Waterloo Region leads Ontario cities in protecting farmland
Suburbs are replacing farmland at a rate of 350 acres a day in Ontario according to OFA report
Waterloo Region is leading the rest of Southern Ontario when it comes to protecting farmland according to the Ontario Federation of Agriculture.
A report released by the OFA and Toronto-based Environmental Defense praises the region for meeting density targets before expanding its cities' boundaries.
"They're doing it right and good to them," said OFA President Don McCabe, who wants other Ontario municipalities to learn from the region's example.
"[Other] municipalities are just continuing to add to where they've already been. They're not densifying ... they just want to continue to head out."
McCabe said developers are attracted to farmland because it is available, uncluttered, and right next door to existing residential developments.
Conflict between new neighbours
According to census data, McCabe said suburbs are replacing farmland at a rate of 350 acres a day, which drives up the price of the land that is left over— land that is needed to grow food.

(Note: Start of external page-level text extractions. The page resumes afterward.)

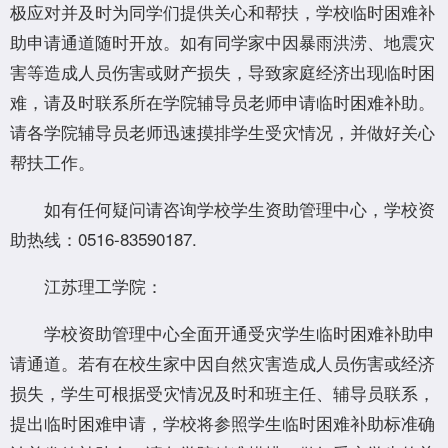
极应对并及时为同学们提供关心和帮扶，学校临时困难补
助申请通道随时开放。如有同学家中因暴雨洪涝、地震灾
害等造成人员伤害或财产损失，导致家庭经济出现临时困
难，请及时联系所在学院辅导员老师申请临时困难补助。
请各学院辅导员老师迅速摸排学生受灾情况，并做好关心
帮扶工作。
如有任何疑问请咨询学校学生资助管理中心，学校资
助热线：0516-83590187.
江苏理工学院：
学校资助管理中心全面开通受灾学生临时困难补助申
请通道。若有在校生家中因自然灾害造成人员伤害或经济
损失，学生可根据受灾情况及时和班主任、辅导员联系，
提出临时困难申请，学校将参照学生临时困难补助标准确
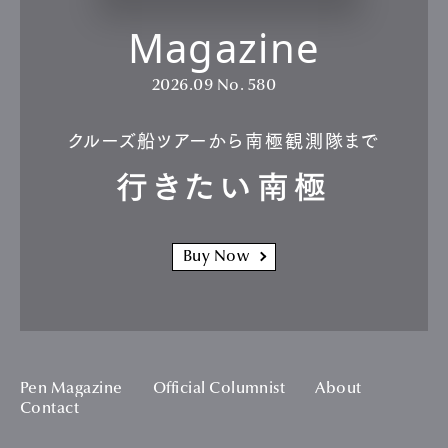
Magazine
2026.09
No. 580
クルーズ船ツアーから南極観測隊まで
行きたい南極
Buy Now
Pen Magazine
Official Columnist
About
Contact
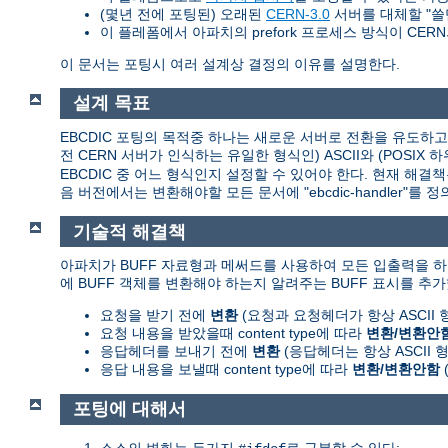
(몇년 전에 포팅된) 오래된
CERN-3.0
서버를 대체할 "쓸
이 플레폼에서 아파치의 prefork 프로세스 방식이 CERN의 
이 문서는 포팅시 여러 설계상 결정의 이유를 설명한다.
설계 목표
EBCDIC 포팅의 목적중 하나는 새로운 서버로 전환을 유도하고 쉽
전 CERN 서버가 인식하는 유일한 형식인) ASCII와 (POSI
EBCDIC 중 어느 형식인지 설정할 수 있어야 한다. 현재 해결
음 버전에서는 변환해야할 모든 문서에 "ebcdic-handler"
기술적 해결책
아파치가 BUFF 자료형과 메써드를 사용하여 모든 입출력을 하
에 BUFF 객체를 변환해야 하는지 알려주는 BUFF 표시를 추가
요청을 받기 전에
변환
(요청과 요청헤더가 항상 ASCII
요청 내용을 받았을때 content type에 따라
변환/변환안
응답헤더를 보내기 전에
변환
(응답헤더는 항상 ASCII
응답 내용을 보낼때 content type에 따라
변환/변환안함
포팅에 대해서
소스의 변화는 두가지
로 구분할 수 있다:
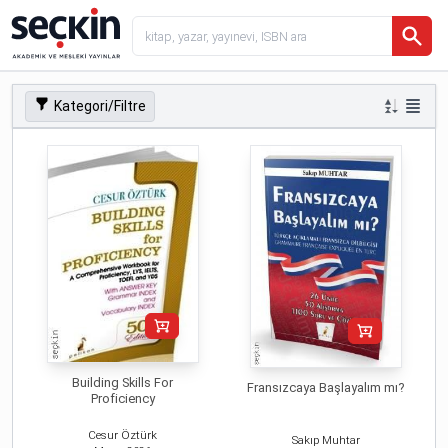
Kategori/Filtre
Building Skills For
Fransızcaya Başlayalım mı?
Proficiency
Cesur Öztürk
Sakıp Muhtar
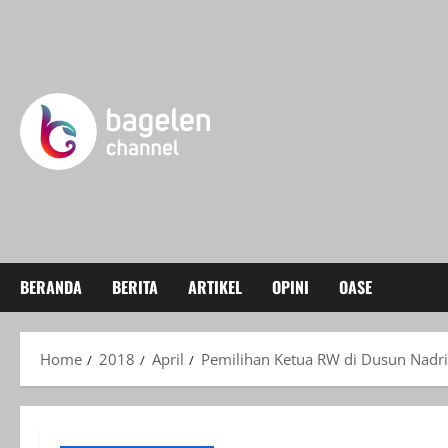
Skip
to
content
BERANDA
BERITA
ARTIKEL
OPINI
OASE
Home
2018
April
Pemilihan Ketua RW di Dusun Nadri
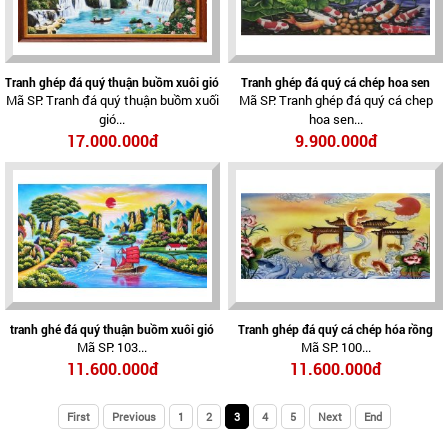
Tranh ghép đá quý thuận buồm xuôi gió
Tranh ghép đá quý cá chép hoa sen
Mã SP: Tranh đá quý thuận buồm xuối
Mã SP: Tranh ghép đá quý cá chep
gió...
hoa sen...
17.000.000đ
9.900.000đ
tranh ghé đá quý thuận buồm xuôi gió
Tranh ghép đá quý cá chép hóa rồng
Mã SP: 103...
Mã SP: 100...
11.600.000đ
11.600.000đ
First
Previous
1
2
3
4
5
Next
End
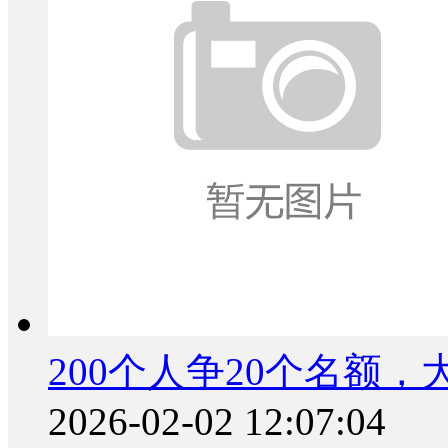
200个人争20个名额
2026-02-02 12:07:04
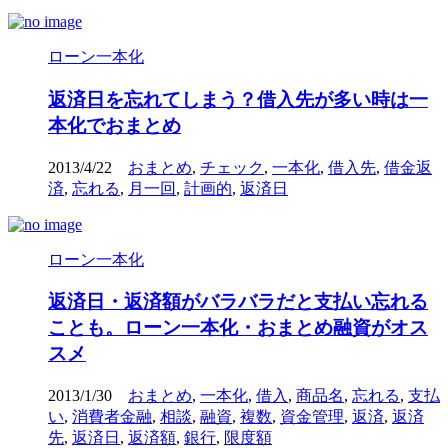
ローン一本化
返済日を忘れてしまう？借入先が多い時は一
本化でおまとめ
2013/4/22
おまとめ
,
チェック
,
一本化
,
借入先
,
借金返
済
,
忘れる
,
月一回
,
計画的
,
返済日
ローン一本化
返済日・返済額がバラバラだと支払い忘れる
ことも。ローン一本化・おまとめ融資がオス
スメ
2013/1/30
おまとめ
,
一本化
,
借入
,
商品名
,
忘れる
,
支払
い
,
消費者金融
,
相談
,
融資
,
複数
,
資金管理
,
返済
,
返済
先
,
返済日
,
返済額
,
銀行
,
限度額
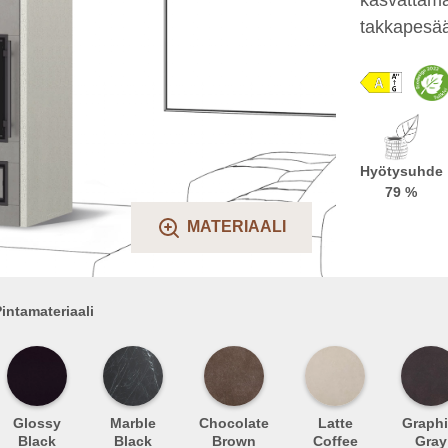
takkapesää 
Hyötysuhde
79 %
MATERIAALI
intamateriaali
Glossy
Marble
Chocolate
Latte
Graphi
Black
Black
Brown
Coffee
Gray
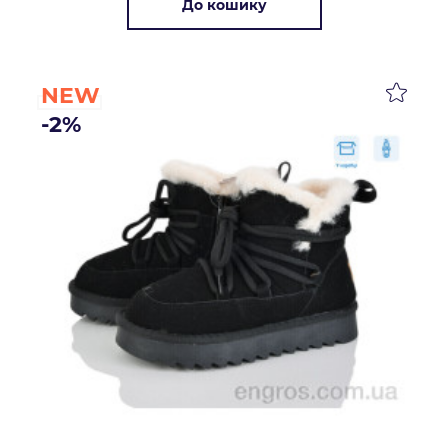
До кошику
NEW
-2%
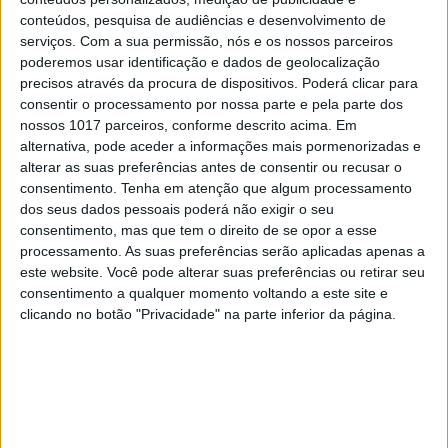
Exposição sobre rainha Maria II no
conteúdos, pesquisa de audiências e desenvolvimento de
serviços.
Com a sua permissão, nós e os nossos parceiros
Palácio da Ajuda prolongada até
poderemos usar identificação e dados de geolocalização
final de outubro
precisos através da procura de dispositivos. Poderá clicar para
A exposição "D. Maria II. De princesa brasileira a
consentir o processamento por nossa parte e pela parte dos
rainha de Portugal. 1819-1853", inaugurada em
nossos 1017 parceiros, conforme descrito acima. Em
maio no Palácio Nacional da Ajuda, em Lisboa, foi
alternativa, pode aceder a informações mais pormenorizadas e
prolongada até final de outubro, anunciou hoje a
alterar as suas preferências antes de consentir ou recusar o
Direção-Geral do Património Cultural (DGPC)
consentimento.
Tenha em atenção que algum processamento
dos seus dados pessoais poderá não exigir o seu
consentimento, mas que tem o direito de se opor a esse
processamento. As suas preferências serão aplicadas apenas a
este website. Você pode alterar suas preferências ou retirar seu
consentimento a qualquer momento voltando a este site e
clicando no botão "Privacidade" na parte inferior da página.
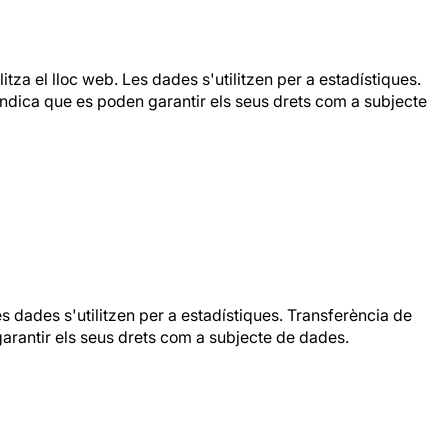
tza el lloc web. Les dades s'utilitzen per a estadístiques.
indica que es poden garantir els seus drets com a subjecte
Les dades s'utilitzen per a estadístiques. Transferència de
arantir els seus drets com a subjecte de dades.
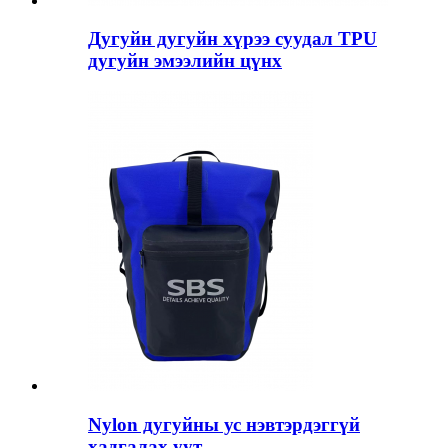
Дугуйн дугуйн хүрээ суудал TPU
дугуйн эмээлийн цүнх
Nylon дугуйны ус нэвтэрдэггүй
хадгалах уут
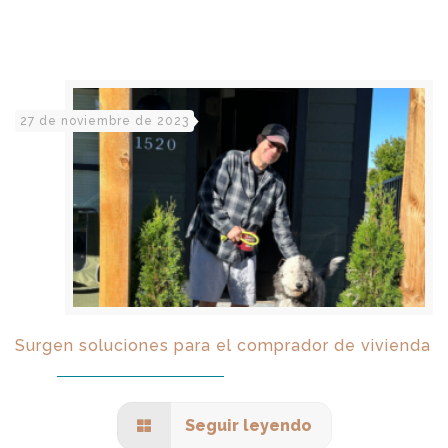
27 de noviembre de 2023
Surgen soluciones para el comprador de vivienda
Seguir leyendo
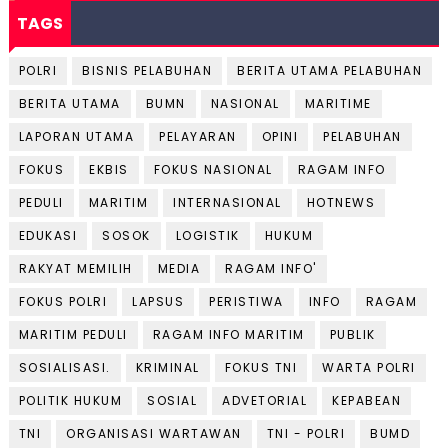
TAGS
POLRI
BISNIS PELABUHAN
BERITA UTAMA PELABUHAN
BERITA UTAMA
BUMN
NASIONAL
MARITIME
LAPORAN UTAMA
PELAYARAN
OPINI
PELABUHAN
FOKUS
EKBIS
FOKUS NASIONAL
RAGAM INFO
PEDULI
MARITIM
INTERNASIONAL
HOTNEWS
EDUKASI
SOSOK
LOGISTIK
HUKUM
RAKYAT MEMILIH
MEDIA
RAGAM INFO'
FOKUS POLRI
LAPSUS
PERISTIWA
INFO
RAGAM
MARITIM PEDULI
RAGAM INFO MARITIM
PUBLIK
SOSIALISASI.
KRIMINAL
FOKUS TNI
WARTA POLRI
POLITIK HUKUM
SOSIAL
ADVETORIAL
KEPABEAN
TNI
ORGANISASI WARTAWAN
TNI - POLRI
BUMD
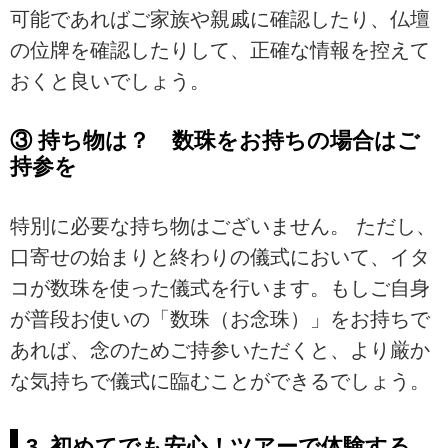
可能であればご家族や親戚に確認したり、仏壇
の位牌を確認したりして、正確な情報を控えて
おくと良いでしょう。
③ 持ち物は？ 数珠をお持ちの場合はご
持参を
特別に必要な持ち物はございません。 ただし、
口寄せの始まりと終わりの儀式において、イタ
コが数珠を使った儀式を行います。もしご自身
が普段お使いの「数珠（お念珠）」をお持ちで
あれば、念のためご持参いただくと、より厳か
な気持ちで儀式に臨むことができるでしょう。
3. 初めてでも安心！ツアーで体験する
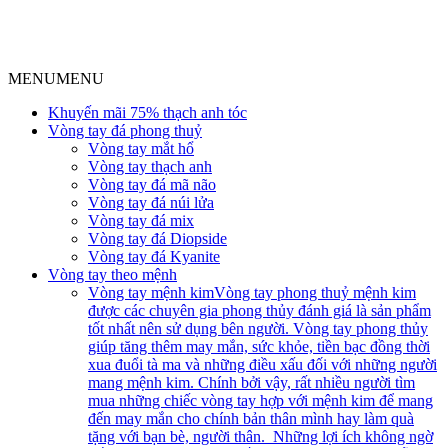
MENU
MENU
Khuyến mãi 75% thạch anh tóc
Vòng tay đá phong thuỷ
Vòng tay mắt hổ
Vòng tay thạch anh
Vòng tay đá mã não
Vòng tay đá núi lửa
Vòng tay đá mix
Vòng tay đá Diopside
Vòng tay đá Kyanite
Vòng tay theo mệnh
Vòng tay mệnh kim
Vòng tay phong thuỷ mệnh kim
được các chuyên gia phong thủy đánh giá là sản phẩm
tốt nhất nên sử dụng bên người. Vòng tay phong thủy
giúp tăng thêm may mắn, sức khỏe, tiền bạc đồng thời
xua đuổi tà ma và những điều xấu đối với những người
mang mệnh kim. Chính bởi vậy, rất nhiều người tìm
mua những chiếc vòng tay hợp với mệnh kim để mang
đến may mắn cho chính bản thân mình hay làm quà
tặng với bạn bè, người thân. Những lợi ích không ngờ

"Yes, there's got to be housing, but I've never seen a house reject the soil it was going on. I do know that you can't plant certain crops on certain areas because there's not enough soil. That's an excellent place for a house."
Sometimes there's concerns over the smells of farming. Sometimes there's concerns over the equipment moving down the road.- Don McCabe, Ontario Federation of Agriculture
McCabe said the close proximity between new developments and farmland is also bringing rural and urban life into conflict.
"You get neighbours who get a little concerned about the sounds of farming, as in sometimes we have to work into the night or start early in the morning. Sometimes there's concerns over the smells of farming. Sometimes there's concerns over the equipment moving down the road and 'Oh, My, God, they're so damn slow. Why are they on my road.'"
The OFA is calling on the Ontario government to freeze urban boundaries until at least 2031 to ensure cities grow up before they grow out.